From Your Healthy Congregation Team
Dear Piedmont Unitarian Universalist Family,
I recently found myself in the mountains of North Carolina, listening to a man who called himself Swami Ravi at a Restorative Culture Conference. While this may be normal for some readers, I am much more accustomed to addressing someone as lieutenant, first sergeant, specialist, or simply as sir or ma’am. I have only ever done yoga for exercise (and only one instructor led class), and was incredibly uncomfortable using a term I was unfamiliar with from a culture I did not know with a person who did not appear to be from said culture. But there I sat. All weekend. And I learned.
I never would have found this Restorative Culture Conference, or learned about communication at all had it not been for the Healthy Congregation Team at Piedmont UU Church. The last two years or so, I have been introduced to a lot of new ways of thinking and speaking thanks to the Healthy Congregation Team. The classes I have participated in lead me to be more considerate of other people’s feelings, and lead to more productive communication with other people… sometimes.

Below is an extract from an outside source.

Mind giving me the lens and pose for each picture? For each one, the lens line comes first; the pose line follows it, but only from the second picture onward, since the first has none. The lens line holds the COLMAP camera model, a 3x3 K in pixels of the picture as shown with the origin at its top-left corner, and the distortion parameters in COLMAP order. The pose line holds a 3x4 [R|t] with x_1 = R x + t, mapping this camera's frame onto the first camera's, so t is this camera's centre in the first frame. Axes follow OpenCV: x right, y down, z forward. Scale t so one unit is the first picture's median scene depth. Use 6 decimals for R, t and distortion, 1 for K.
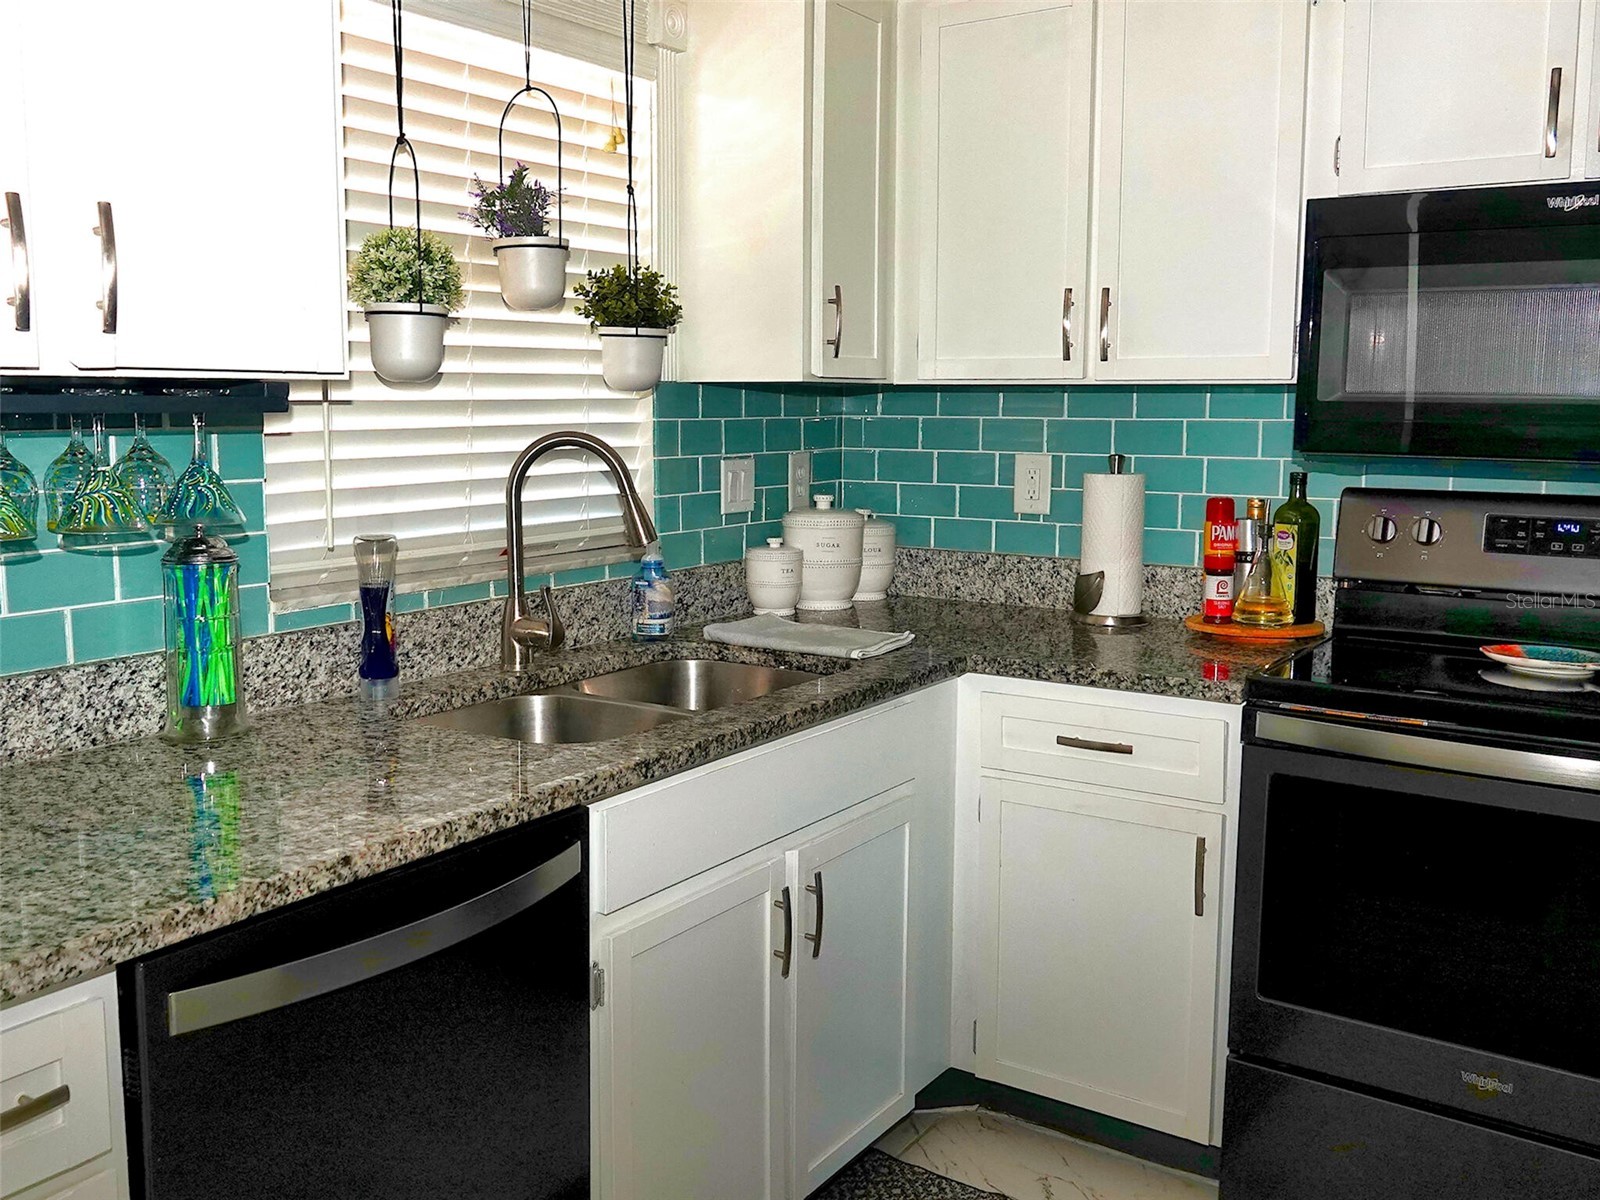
lens RADIAL K [[1327.6, 0, 819.7], [0, 1327.6, 601.1], [0, 0, 1]] dist [0.000562, 0.001843]
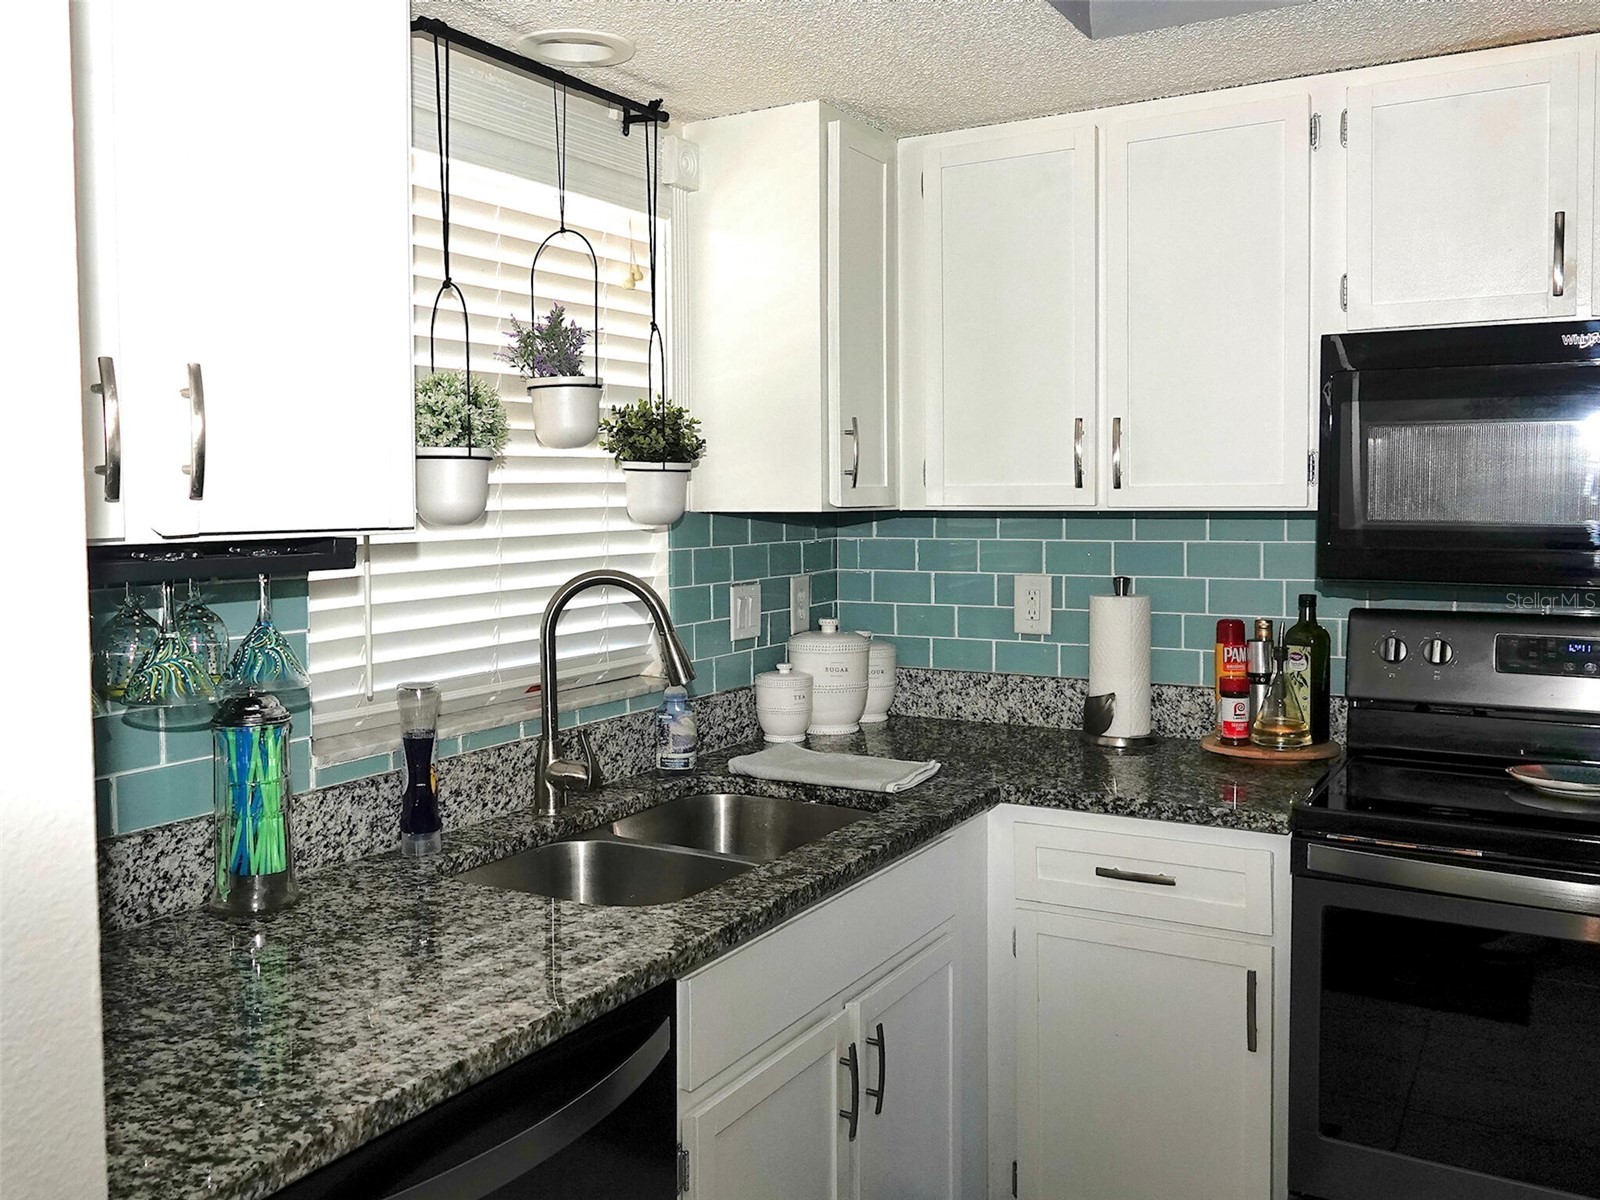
lens RADIAL K [[1287.1, 0, 804.1], [0, 1287.1, 603.5], [0, 0, 1]] dist [0.000190, -0.000998]
pose [[0.998816, -0.013777, 0.046658, -0.089074], [0.017043, 0.997377, -0.070345, -0.034069], [-0.045566, 0.071057, 0.996431, 0.042598]]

You might be reading this and finding yourself a bit confused already. Maybe the term “Healthy Congregation” is unfamiliar to you. The purpose of the Healthy Congregation Team is to encourage Piedmont UU Church’s emotional health and to provide training and support for conflict engagement. I first learned about the team through Nonviolent Communication (NVC). It took me some time to attend my first session of NVC. While I had been curious for several months, I also felt concerned. I thought that an emphasis on non-violence was inherently a condemnation of all acts of violence, which seems a little too hippie dippy for me.

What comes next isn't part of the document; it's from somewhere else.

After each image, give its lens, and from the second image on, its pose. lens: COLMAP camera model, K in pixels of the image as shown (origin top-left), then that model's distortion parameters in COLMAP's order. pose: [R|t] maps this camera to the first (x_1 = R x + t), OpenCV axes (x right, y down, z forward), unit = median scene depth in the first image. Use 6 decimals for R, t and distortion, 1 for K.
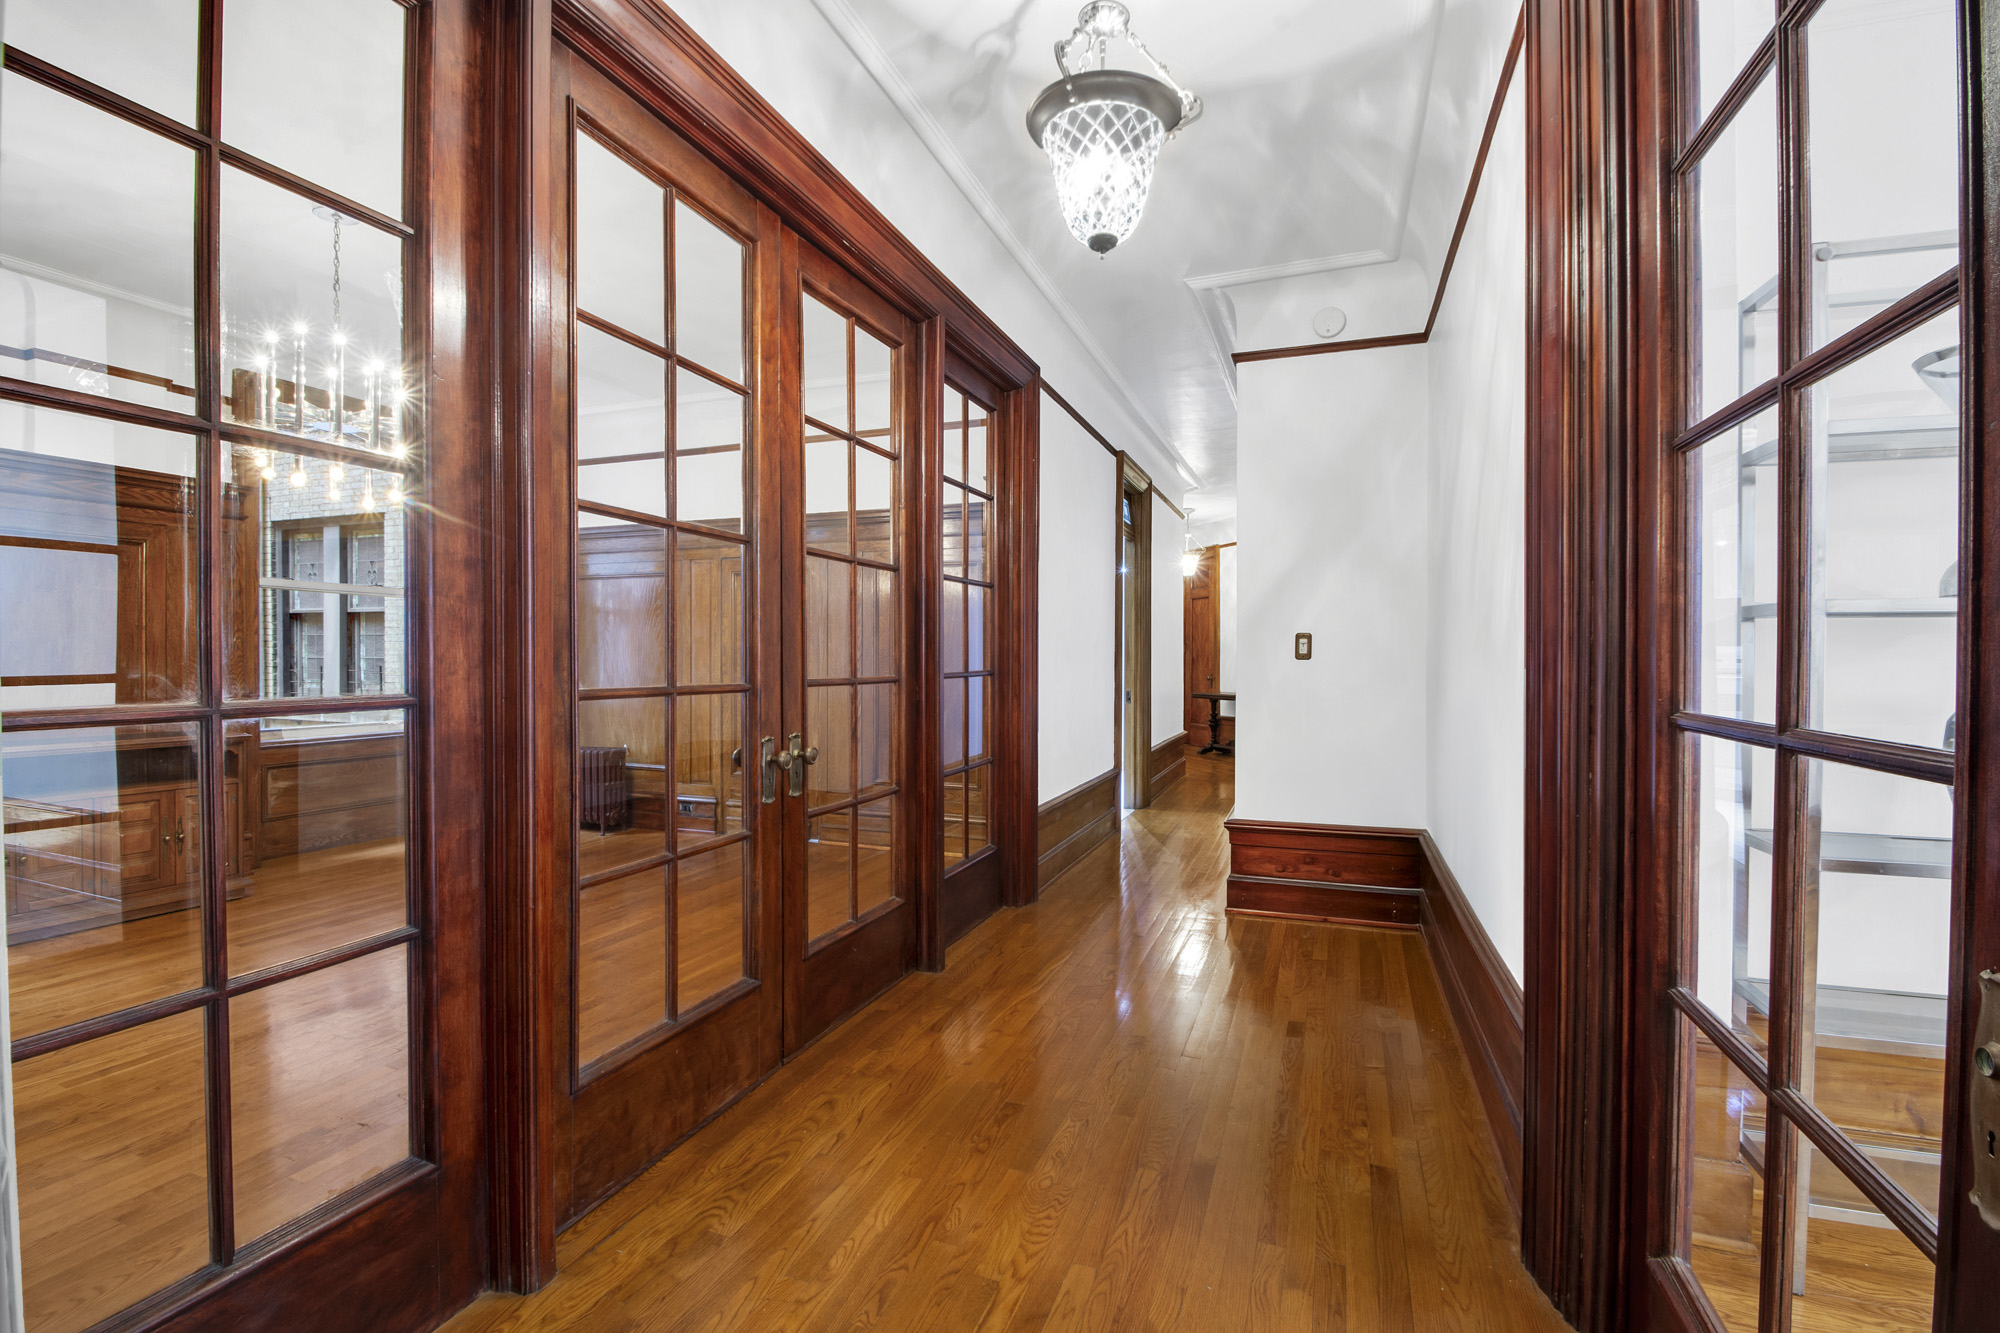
lens RADIAL K [[883.6, 0, 1000.0], [0, 883.6, 666.5], [0, 0, 1]] dist [-0.001652, -0.000108]
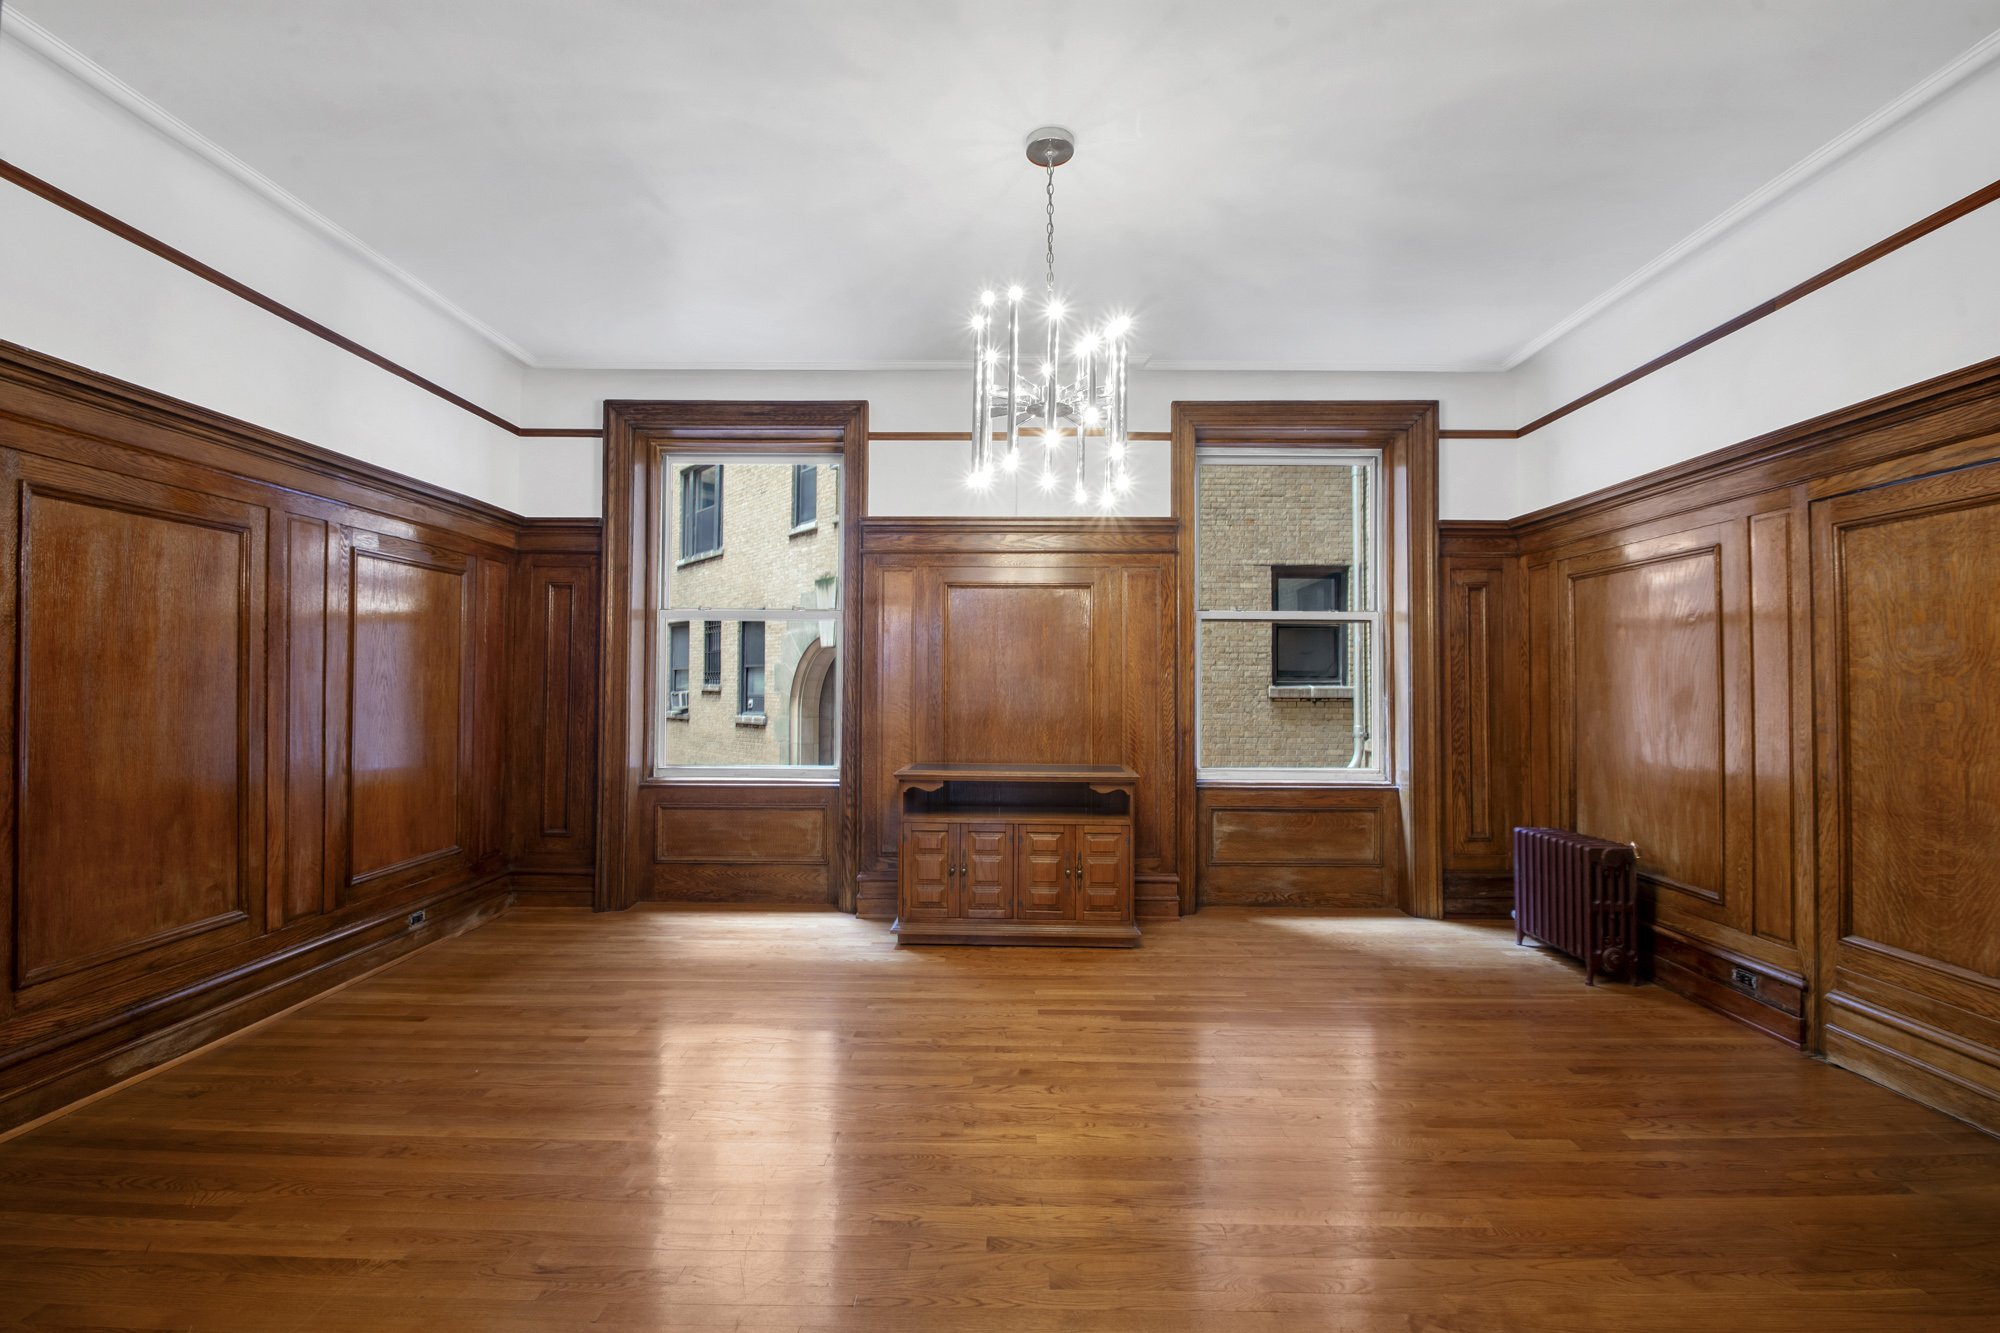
lens RADIAL K [[883.6, 0, 1000.0], [0, 883.6, 666.5], [0, 0, 1]] dist [-0.001652, -0.000108]
pose [[0.327944, -0.024639, -0.944376, 0.007286], [-0.008809, 0.999537, -0.029138, -0.010228], [0.944656, 0.017874, 0.327575, 0.429472]]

I have found, though, that Nonviolent Communication is incredibly practical. Hugh Hammond put it well during his sermon in June when he said:
“We all share the very same human needs. The perhaps astonishing corollary to this- and one that turned my world upside down- says this: Every action humans take – and I mean everything – everything we think, say, or do – is an attempt to meet these human needs we all share. Even when we do it poorly, tragically, or even horrifically.”
I find the needs based communication Hugh talked about in his sermon useful and intriguing when considering our current political divide, or why Charlotte would consider building a soccer stadium, or my neighbor who lets their dog poop in our backyard. I find it to be the most difficult and most necessary at home, for example, when trying to understand my four year old’s needs when she raises her voice and cries in a store, my mother in-law’s needs when she brings my children a bag of toys from the dollar store, or my husband’s needs when he steps over the cat vomit in the middle of the doorway in the morning. It can be even harder understanding my own needs when I get angry with my children, when I am short with my mother-in-law, or when my child repeats a swear word they heard after I stepped in vomit. These are the places I am finding Restorative Culture and Nonviolent Communication to be useful. I am working on actively learning and applying what I have learned as much as I can.
I’ll be working on my journey more this fall in the introductory Nonviolent Communication sessions beginning September 13th, and I hope you will consider attending too. I solemnly swear there will be practical applications to all of it.